Past Connecticut marketing campaigns prove our lack of "wow factor." Most focused on the state being small but with a broad range of features and activities that, sad but true, all our neighbors do much better. We sold ourselves as the Vanilla Mint Listerine of the region: just as effective but much less intense.
That's our problem. Connecticut is good at many things. It's just not particularly outstanding at any one.
No one views our role in U.S. history as quite so revolutionary. Our cuisine, derivative. Our wine, kinda drinkable. Our mountains, more molehill than majestic. Our beaches, not even vaguely MTV-ready (in the era of Snooki, I suppose we can live with that). Connecticut is the utility infielder of the Northeast: able to fill in adequately but unspectacularly when The Hamptons are already booked.
Without best-in-class traditional tourist features to brag about, it's time my fellow residents and our hired shills change tack. We need to mindlessly, obnoxiously and absurdly promote our urban legends and idiosyncrasies.
In short, we need to make like Texans.
Having spent six years in Dallas, I never could comprehend Texans' blind devotion to their home state unless they had never ventured beyond its borders or, worse, only into Arkansas. Yet they embrace cowboy boots in their hellish heat, rally behind a battle they lost in a massacre (which explains why concealed weapons are legal there) and revere native dolts as political geniuses, y'all.

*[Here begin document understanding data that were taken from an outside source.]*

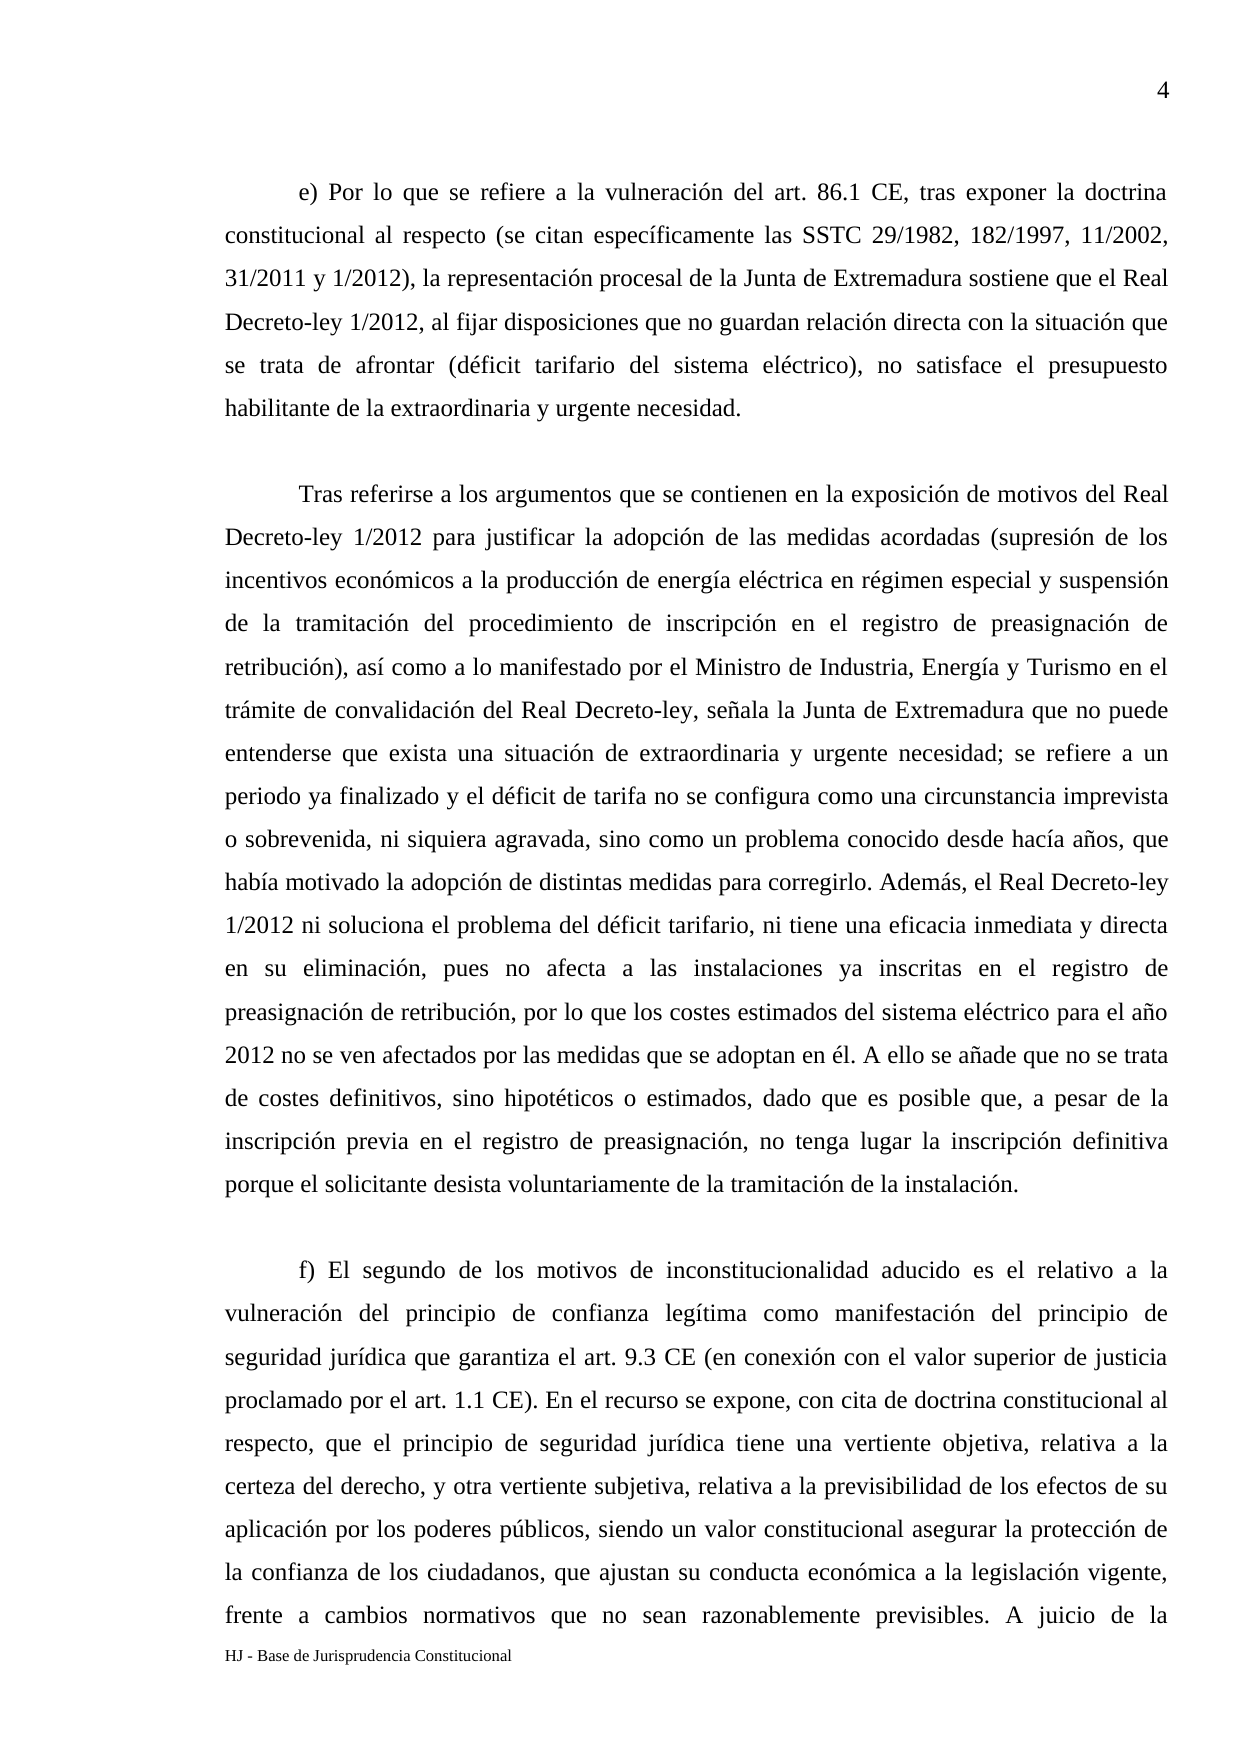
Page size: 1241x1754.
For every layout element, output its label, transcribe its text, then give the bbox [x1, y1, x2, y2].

text Tras referirse a los argumentos que se contienen en la exposición de motivos del Real Decreto-ley 1/2012 para justificar la adopción de las medidas acordadas (supresión de los incentivos económicos a la producción de energía eléctrica en régimen especial y suspensión de la tramitación del procedimiento de inscripción en el registro de preasignación de retribución), así como a lo manifestado por el Ministro de Industria, Energía y Turismo en el trámite de convalidación del Real Decreto-ley, señala la Junta de Extremadura que no puede entenderse que exista una situación de extraordinaria y urgente necesidad; se refiere a un periodo ya finalizado y el déficit de tarifa no se configura como una circunstancia imprevista o sobrevenida, ni siquiera agravada, sino como un problema conocido desde hacía años, que había motivado la adopción de distintas medidas para corregirlo. Además, el Real Decreto-ley 1/2012 ni soluciona el problema del déficit tarifario, ni tiene una eficacia inmediata y directa en su eliminación, pues no afecta a las instalaciones ya inscritas en el registro de preasignación de retribución, por lo que los costes estimados del sistema eléctrico para el año 2012 no se ven afectados por las medidas que se adoptan en él. A ello se añade que no se trata de costes definitivos, sino hipotéticos o estimados, dado que es posible que, a pesar de la inscripción previa en el registro de preasignación, no tenga lugar la inscripción definitiva porque el solicitante desista voluntariamente de la tramitación de la instalación. [224, 479, 1169, 1198]
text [224, 1255, 1169, 1629]
text e) Por lo que se refiere a la vulneración del art. 86.1 CE, tras exponer la doctrina constitucional al respecto (se citan específicamente las SSTC 29/1982, 182/1997, 11/2002, 31/2011 y 1/2012), la representación procesal de la Junta de Extremadura sostiene que el Real Decreto-ley 1/2012, al fijar disposiciones que no guardan relación directa con la situación que se trata de afrontar (déficit tarifario del sistema eléctrico), no satisface el presupuesto habilitante de la extraordinaria y urgente necesidad. [224, 177, 1169, 422]
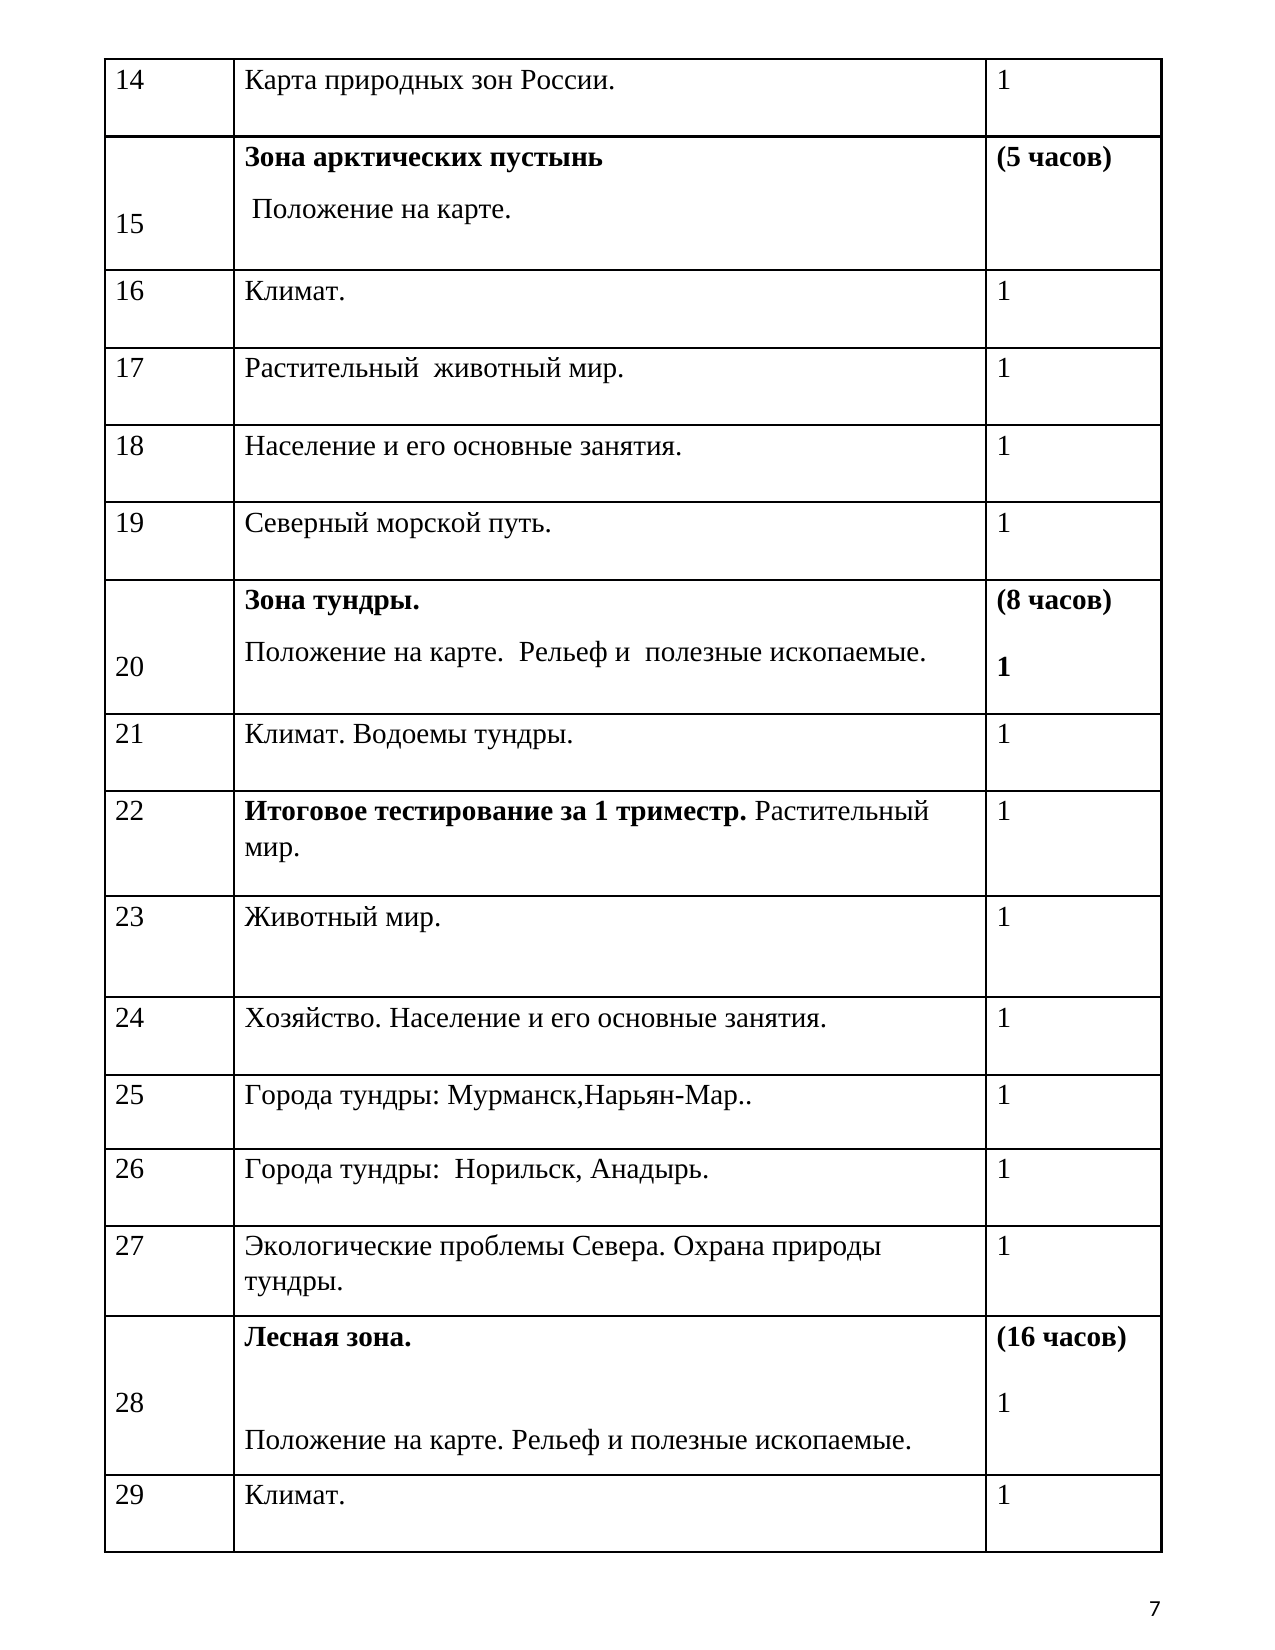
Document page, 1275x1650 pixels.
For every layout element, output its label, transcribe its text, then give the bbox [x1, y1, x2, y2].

table_cell 18 [106, 426, 233, 501]
table_cell 23 [106, 897, 233, 996]
table_cell 29 [106, 1476, 233, 1551]
table_cell 1 [987, 715, 1160, 790]
table_cell 1 [987, 1076, 1160, 1147]
table_cell 1 [987, 426, 1160, 501]
table_cell Лесная зона. Положение на карте. Рельеф и полезные ископаемые. [235, 1317, 985, 1474]
table_cell 15 [106, 138, 233, 269]
table_cell 20 [106, 581, 233, 712]
table_cell 17 [106, 349, 233, 424]
table_cell Климат. Водоемы тундры. [235, 715, 985, 790]
table_cell 1 [987, 349, 1160, 424]
table_cell Города тундры: Мурманск,Нарьян-Мар.. [235, 1076, 985, 1147]
table_cell Население и его основные занятия. [235, 426, 985, 501]
table_cell 19 [106, 503, 233, 578]
table_cell Города тундры: Норильск, Анадырь. [235, 1150, 985, 1225]
table_cell 26 [106, 1150, 233, 1225]
table_cell Карта природных зон России. [235, 60, 985, 135]
table_cell 21 [106, 715, 233, 790]
table_cell 1 [987, 60, 1160, 135]
table_cell 1 [987, 1476, 1160, 1551]
table_cell Хозяйство. Население и его основные занятия. [235, 998, 985, 1073]
table_cell Зона арктических пустынь Положение на карте. [235, 138, 985, 269]
table_cell 1 [987, 897, 1160, 996]
table_cell 1 [987, 271, 1160, 347]
table_cell 22 [106, 792, 233, 895]
table_cell 1 [987, 1227, 1160, 1315]
table_cell 14 [106, 60, 233, 135]
table_cell Климат. [235, 271, 985, 347]
table_cell Животный мир. [235, 897, 985, 996]
table_cell Зона тундры. Положение на карте. Рельеф и полезные ископаемые. [235, 581, 985, 712]
table_cell Северный морской путь. [235, 503, 985, 578]
table_cell 24 [106, 998, 233, 1073]
table_cell 1 [987, 1150, 1160, 1225]
table_cell Итоговое тестирование за 1 триместр. Растительный мир. [235, 792, 985, 895]
table_cell 25 [106, 1076, 233, 1147]
table_cell 1 [987, 998, 1160, 1073]
table_cell Экологические проблемы Севера. Охрана природы тундры. [235, 1227, 985, 1315]
table_cell 1 [987, 792, 1160, 895]
table_cell Климат. [235, 1476, 985, 1551]
table_cell 16 [106, 271, 233, 347]
table_cell (5 часов) [987, 138, 1160, 269]
table_cell 1 [987, 503, 1160, 578]
table_cell (8 часов) 1 [987, 581, 1160, 712]
table_cell (16 часов) 1 [987, 1317, 1160, 1474]
table_cell 27 [106, 1227, 233, 1315]
table_cell 28 [106, 1317, 233, 1474]
table_cell Растительный животный мир. [235, 349, 985, 424]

Here's where we finally win. Connecticut and Connecticut alone has P.T. Barnum -- native son, successful businessman, mayor, Congressman and, most importantly, master showman. We need to follow Barnum's lead and fly, nay, wear our freak flag every day and everywhere. The suckers will follow.
Hike the treacherous yet romantic 356-mile trail of the cryptic Old Leatherman! Escape the zombies and monsters in Sleeping Giant Park! Indulge in the ancient, secret powers of our legendary wooden nutmegs! Bwaahaahaahaa!
Step right up, come one, come all to Connecticut! Just make sure to visit the Egress!